Однако способ включения индивидуума в среду различен у растения и животного. Растение, по Плеснеру, имеет открытую форму включения, а животное — закрытую. Открытая форма характеризуется более непосредственным взаимодействием среды и растения, меньшей дифференциацией частей, участвующих в обмене со средой, сохранением возможности уже пройденных ступеней развития («растение никогда не закончено»). Закрытая форма у животного характеризуется опосредованным способом включения в среду, и этим средством становится тело животного: «Тело становится промежуточным слоем между живым существом и средой»13. Другими словами, целое животного производит некоторую дифференциацию пространства: выявляются внутренние, внешние части и средостение. Эта опосредованность сказывается также и в далеко идущей дифференцированности органов животного, в относительной автономности систем питания, размножения, кровоснабжения и т. д. Усложненность внутренней структуры и дифференцированность органов связана с возникновением центра животного существа, осуществляющего и репрезентирующего целостность организма животного: «Как единичная вещь, как индивидуум животное позиционально образует некоторое “здесь-теперь”, которому концентрически противостоят внешнее поле и его собственное тело и из которого осуществляются воздействия на его собственное тело и внешнее поле»14. Это «здесь и теперь», эта центрированность животного, воспринимающего все по отношению к собственному центру, к собственной душе, находящейся в теле, является характерологической чертой жизни на уровне животного.

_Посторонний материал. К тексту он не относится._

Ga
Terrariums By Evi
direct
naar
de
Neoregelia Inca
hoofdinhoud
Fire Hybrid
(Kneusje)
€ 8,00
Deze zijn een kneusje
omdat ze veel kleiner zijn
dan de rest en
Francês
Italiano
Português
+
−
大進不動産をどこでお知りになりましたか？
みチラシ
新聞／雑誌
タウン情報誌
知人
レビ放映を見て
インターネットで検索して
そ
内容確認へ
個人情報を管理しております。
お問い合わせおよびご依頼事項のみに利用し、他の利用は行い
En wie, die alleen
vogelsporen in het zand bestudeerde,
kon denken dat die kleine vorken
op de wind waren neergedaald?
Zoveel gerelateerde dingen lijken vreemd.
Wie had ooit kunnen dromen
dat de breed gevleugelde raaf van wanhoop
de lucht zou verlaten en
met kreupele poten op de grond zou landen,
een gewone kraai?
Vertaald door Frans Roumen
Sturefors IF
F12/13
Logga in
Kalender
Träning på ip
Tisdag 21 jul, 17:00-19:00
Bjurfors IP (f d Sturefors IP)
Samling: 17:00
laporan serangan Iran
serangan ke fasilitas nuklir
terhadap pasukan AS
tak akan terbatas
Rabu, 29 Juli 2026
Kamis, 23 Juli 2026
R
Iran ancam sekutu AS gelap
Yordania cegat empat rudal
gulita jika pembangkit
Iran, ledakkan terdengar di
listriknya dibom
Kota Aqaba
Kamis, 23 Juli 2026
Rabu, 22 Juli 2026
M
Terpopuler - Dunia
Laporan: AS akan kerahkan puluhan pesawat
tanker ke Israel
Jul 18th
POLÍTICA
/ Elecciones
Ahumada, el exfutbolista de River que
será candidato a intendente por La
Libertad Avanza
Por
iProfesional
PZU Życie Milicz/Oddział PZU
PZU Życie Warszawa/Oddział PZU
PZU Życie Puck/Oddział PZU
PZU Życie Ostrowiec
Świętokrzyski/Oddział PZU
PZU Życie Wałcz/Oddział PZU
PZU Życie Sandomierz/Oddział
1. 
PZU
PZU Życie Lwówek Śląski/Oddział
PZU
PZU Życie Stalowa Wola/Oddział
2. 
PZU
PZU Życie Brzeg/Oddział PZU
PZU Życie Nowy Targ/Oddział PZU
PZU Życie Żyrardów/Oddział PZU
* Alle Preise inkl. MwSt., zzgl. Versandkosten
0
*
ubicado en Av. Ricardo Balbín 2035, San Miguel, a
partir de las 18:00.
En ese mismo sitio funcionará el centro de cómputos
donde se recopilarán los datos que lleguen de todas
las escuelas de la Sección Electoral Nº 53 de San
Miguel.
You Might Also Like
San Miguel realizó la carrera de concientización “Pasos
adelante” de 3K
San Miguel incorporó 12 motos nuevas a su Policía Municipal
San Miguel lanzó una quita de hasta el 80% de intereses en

Человек же, в свою очередь также принадлежащий отчасти животному миру, осознает эту свою центрированность и тем самым выходит за ее пределы. «Если жизнь животного центрична, то жизнь человеческая, неспособная разорвать эту центричность, но в то же время ее преодолевающая, эксцентрична. Эксцентричность представляет собой характерную для человека форму его фронтальной расположенности относительно окружающего поля». Человек, в отличие от животного, не ограничивается уже просто осознанием своего существования в теле, в такой же степени человек существует и вне своего тела, активно осваивая и преобразуя всю окружающую среду. Но ни внутри тела, ни вне его человек не находит себя «у себя», «дома», нахождение этого дома представляет для него проблему. Непосредственно он находит себя скорее в «нигде и никогда», и эта бесприютность, безвременность человеческого существования представляет собой центральную проблему его жизни. Соответственно этому формулирует Плеснер и основные законы человеческого существования. Закон естественной искусственности прямо следует из эксцентричности человеческого существования: лишенный какой-нибудь сущности, каждый человек должен еще только стать тем, кем он является. Библейская нагота человека истолковывается Плеснером

13 ПлеснерХ. Ступени органического и человек... С. 205.

14 Там же. С. 212.

как отсутствие всякой определенности в человеческом существовании. Эта определенность выступает для каждого как задача, как проблема, которую человек должен решать постоянно. В этом же лежат, по Плеснеру, и фундаментальные корни культуры: человек не может удовлетвориться преднаходимой природой, в которой у него нет места; он должен создать новую природу, новую среду своего обитания. О том же говорит и закон утопического местоположения: у человека нет своего места в этом мире, поэтому он может только или проектировать это место в будущем — Царство Божие, «светлое будущее» и т. д., — или горевать о его потере в прошлом — Рай, Золотой век и т. д.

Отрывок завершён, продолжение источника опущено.